Task brief ▸ Reproduce every row below word for word, and leave out the pictures.

^^^^^^^^^^^^^^^^

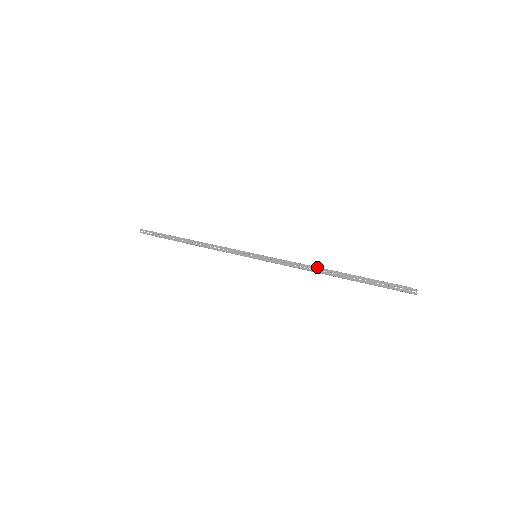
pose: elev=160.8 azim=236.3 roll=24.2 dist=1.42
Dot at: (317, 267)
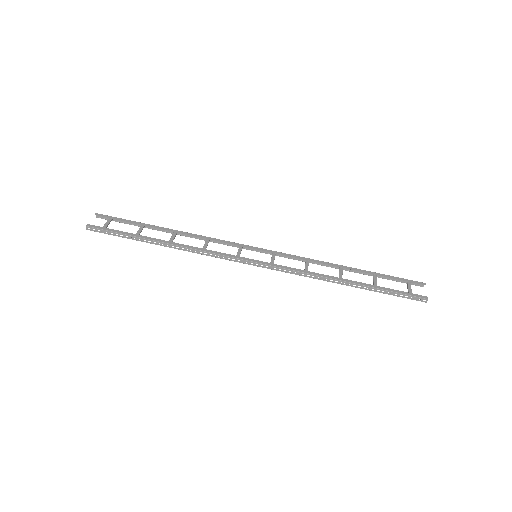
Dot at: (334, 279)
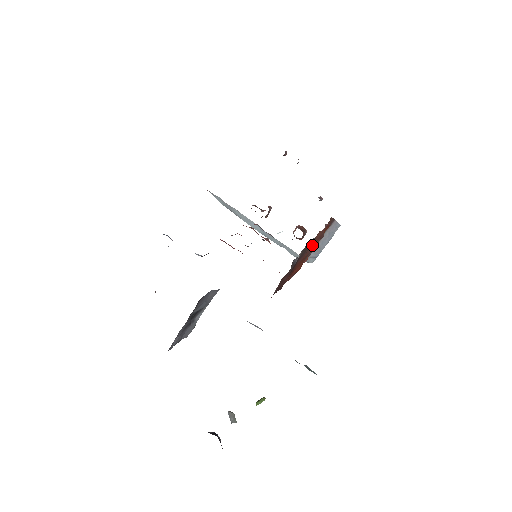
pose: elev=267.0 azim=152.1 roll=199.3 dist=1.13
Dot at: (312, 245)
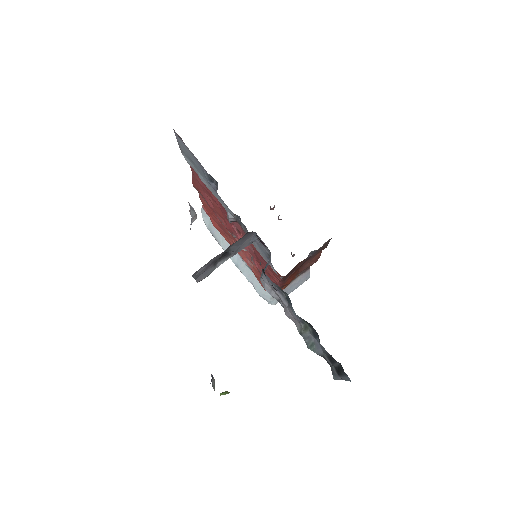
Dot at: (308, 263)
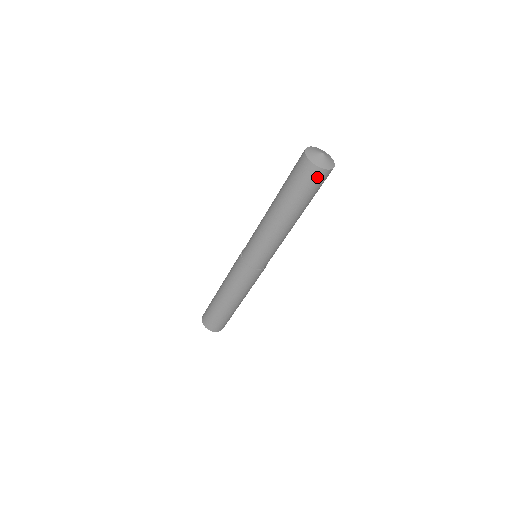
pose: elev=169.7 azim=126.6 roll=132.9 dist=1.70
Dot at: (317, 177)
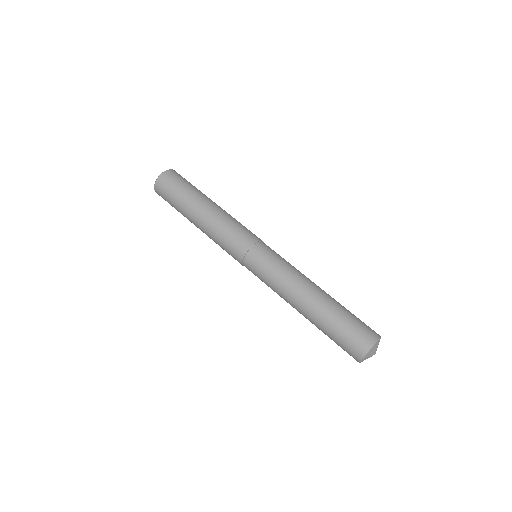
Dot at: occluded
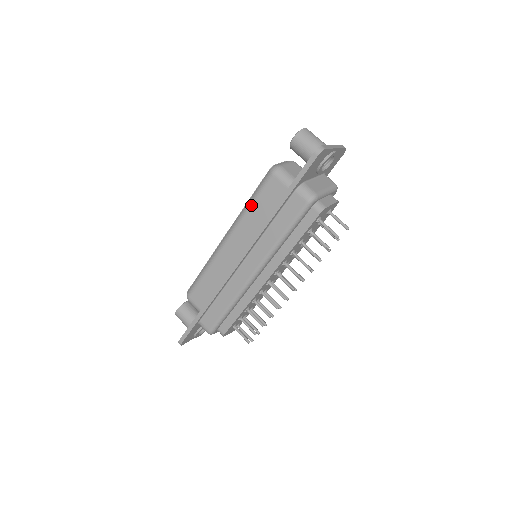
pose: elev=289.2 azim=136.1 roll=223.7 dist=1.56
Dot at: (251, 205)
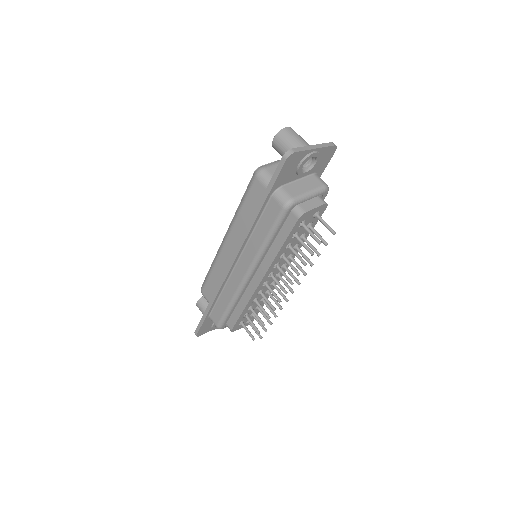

^^^^^^^^^^^^^^^^

Task response ▸
pose: elev=160.8 azim=236.3 roll=24.2 dist=1.42
Dot at: (317, 267)
Dot at: (334, 279)
pose: elev=267.0 azim=152.1 roll=199.3 dist=1.13
Dot at: (312, 245)
Dot at: (308, 263)
pose: elev=169.7 azim=126.6 roll=132.9 dist=1.70
Dot at: (317, 177)
Dot at: occluded
pose: elev=289.2 azim=136.1 roll=223.7 dist=1.56
Dot at: (251, 205)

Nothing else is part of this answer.